Had a new article at JetsonGreen about a “pop-up restaurant” that was only in place for a few weeks before it was taken down again. The main building was built with strawbales, but more as an infill than as loadbearing structure (at least that’s how it looks from the images I’ve been able to find.

The creators of the restaurant, and of the building system used to build it, didn’t respond to a couple email questions, so I had to go by guesswork and what I could deduce. I also had to rely on a very kind blogger and artist named Melissa Mai who took a few pictures of the building in Sydney and who allowed us to use them for the JetsonGreen article. If she hadn’t, we wouldn’t have had an article. Since I didn’t also ask for permission from her to use the images on my own blog, I will instead point you to the JetsonGreen article or to her own review of the restaurant.

I wouldn’t want to use the Productive Building system for a strawbale building in this region. It might work in some places, but the greatest benefit of a strawbale is the heavy insulation value it provides. Short-circuiting that every couple of feet along the length of the building doesn’t seem an especially good idea, and that’s what would happen with the metal framing channels.

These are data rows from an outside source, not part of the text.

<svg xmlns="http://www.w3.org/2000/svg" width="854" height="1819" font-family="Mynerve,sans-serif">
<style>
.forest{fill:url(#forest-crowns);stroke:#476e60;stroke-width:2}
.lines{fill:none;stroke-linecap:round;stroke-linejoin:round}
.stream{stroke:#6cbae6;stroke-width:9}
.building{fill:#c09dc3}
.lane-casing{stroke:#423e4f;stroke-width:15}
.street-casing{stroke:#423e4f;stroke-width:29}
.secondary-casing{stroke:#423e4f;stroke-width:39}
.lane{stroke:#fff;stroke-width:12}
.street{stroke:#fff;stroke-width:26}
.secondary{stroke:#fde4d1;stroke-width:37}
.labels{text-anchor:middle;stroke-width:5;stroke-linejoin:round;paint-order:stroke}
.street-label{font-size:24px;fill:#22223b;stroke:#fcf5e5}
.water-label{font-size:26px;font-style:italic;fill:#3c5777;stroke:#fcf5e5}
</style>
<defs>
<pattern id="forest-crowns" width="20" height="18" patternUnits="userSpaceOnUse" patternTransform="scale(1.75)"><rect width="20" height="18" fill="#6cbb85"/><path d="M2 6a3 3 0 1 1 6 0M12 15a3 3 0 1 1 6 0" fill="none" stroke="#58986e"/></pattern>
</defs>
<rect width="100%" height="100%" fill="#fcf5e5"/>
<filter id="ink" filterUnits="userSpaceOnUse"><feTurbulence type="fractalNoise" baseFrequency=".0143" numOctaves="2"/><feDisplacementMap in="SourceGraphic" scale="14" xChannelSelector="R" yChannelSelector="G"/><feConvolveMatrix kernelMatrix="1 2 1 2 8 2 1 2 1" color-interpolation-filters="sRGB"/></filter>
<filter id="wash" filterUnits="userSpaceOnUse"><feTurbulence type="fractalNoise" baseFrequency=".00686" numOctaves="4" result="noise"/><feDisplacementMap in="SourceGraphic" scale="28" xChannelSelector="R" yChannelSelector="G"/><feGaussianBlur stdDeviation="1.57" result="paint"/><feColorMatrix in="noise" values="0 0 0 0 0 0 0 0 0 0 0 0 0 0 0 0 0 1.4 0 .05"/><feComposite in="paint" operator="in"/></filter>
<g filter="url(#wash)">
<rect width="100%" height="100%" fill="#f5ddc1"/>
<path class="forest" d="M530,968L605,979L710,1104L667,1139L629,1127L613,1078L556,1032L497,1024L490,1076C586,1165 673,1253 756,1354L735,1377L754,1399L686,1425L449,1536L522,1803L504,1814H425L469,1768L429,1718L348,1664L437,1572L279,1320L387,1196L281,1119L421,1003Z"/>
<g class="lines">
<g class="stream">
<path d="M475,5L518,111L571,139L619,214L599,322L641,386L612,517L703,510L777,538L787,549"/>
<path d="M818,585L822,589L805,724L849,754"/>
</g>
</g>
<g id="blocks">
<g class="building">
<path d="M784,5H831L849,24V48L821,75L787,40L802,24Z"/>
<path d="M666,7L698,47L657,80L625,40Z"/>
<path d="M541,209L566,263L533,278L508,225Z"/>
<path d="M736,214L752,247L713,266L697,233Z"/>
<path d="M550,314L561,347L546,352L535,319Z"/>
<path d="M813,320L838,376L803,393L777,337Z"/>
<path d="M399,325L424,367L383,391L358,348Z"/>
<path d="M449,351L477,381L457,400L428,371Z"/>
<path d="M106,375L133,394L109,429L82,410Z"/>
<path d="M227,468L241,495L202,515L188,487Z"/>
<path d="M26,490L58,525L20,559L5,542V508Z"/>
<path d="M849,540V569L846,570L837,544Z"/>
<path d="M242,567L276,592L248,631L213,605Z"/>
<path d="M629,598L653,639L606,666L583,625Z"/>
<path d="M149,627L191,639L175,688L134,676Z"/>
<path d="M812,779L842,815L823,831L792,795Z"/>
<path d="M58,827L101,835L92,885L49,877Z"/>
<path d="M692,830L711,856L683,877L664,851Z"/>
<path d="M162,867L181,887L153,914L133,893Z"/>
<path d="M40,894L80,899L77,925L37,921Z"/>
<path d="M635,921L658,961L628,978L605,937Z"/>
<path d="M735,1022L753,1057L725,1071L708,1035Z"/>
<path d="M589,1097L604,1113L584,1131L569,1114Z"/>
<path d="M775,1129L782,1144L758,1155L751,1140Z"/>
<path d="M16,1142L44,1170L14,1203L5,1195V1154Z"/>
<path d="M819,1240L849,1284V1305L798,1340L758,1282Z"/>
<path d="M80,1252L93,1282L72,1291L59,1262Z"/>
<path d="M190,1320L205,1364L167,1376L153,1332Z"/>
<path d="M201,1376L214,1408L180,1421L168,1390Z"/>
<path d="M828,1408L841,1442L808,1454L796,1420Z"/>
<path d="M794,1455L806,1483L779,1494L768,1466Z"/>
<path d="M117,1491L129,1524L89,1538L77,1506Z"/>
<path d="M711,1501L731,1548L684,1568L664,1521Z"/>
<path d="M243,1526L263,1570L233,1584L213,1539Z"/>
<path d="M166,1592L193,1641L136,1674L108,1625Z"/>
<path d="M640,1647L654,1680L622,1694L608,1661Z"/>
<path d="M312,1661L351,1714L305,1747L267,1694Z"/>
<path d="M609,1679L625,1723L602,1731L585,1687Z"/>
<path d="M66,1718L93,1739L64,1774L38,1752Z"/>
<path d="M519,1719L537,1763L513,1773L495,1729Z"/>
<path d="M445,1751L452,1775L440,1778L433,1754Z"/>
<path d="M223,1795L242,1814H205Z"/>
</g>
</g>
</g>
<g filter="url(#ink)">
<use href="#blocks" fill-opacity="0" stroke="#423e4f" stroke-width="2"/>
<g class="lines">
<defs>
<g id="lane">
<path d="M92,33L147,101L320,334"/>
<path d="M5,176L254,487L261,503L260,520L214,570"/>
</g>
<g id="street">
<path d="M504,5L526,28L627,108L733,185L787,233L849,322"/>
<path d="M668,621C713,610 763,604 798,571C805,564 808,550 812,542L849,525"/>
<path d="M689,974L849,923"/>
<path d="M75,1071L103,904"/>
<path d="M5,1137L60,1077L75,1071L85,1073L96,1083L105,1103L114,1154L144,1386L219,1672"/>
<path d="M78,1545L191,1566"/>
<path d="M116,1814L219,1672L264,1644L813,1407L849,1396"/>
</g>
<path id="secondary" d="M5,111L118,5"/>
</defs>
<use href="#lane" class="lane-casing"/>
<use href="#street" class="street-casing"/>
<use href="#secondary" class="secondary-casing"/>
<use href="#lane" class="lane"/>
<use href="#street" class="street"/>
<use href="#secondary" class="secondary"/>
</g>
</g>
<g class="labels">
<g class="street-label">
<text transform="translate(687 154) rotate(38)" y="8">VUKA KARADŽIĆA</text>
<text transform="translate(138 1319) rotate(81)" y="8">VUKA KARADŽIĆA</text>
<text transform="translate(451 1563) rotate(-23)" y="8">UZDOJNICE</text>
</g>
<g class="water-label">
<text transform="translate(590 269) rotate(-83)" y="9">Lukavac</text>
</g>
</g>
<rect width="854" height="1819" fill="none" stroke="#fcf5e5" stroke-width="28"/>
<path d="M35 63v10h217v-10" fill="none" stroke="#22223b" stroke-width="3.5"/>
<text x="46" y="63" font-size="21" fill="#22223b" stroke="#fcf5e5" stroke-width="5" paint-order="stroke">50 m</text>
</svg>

And I think I have a fundamental bias against short-term constructions, too, even if everything is reused or recycled. There may be cases where short term structures are needed, but in general, I think that examples like this over-emphasize the materials and under-emphasize labor and transportation and energy. Recycling isn’t energy independent, either; it’s a second best solution.

But let’s not venture into ‘The perfect is the enemy of the good’ territory. While I can pick on some things with this, it’s still an interesting system and it seems to have made a perfectly wonderful though short-lived restaurant in Sydney.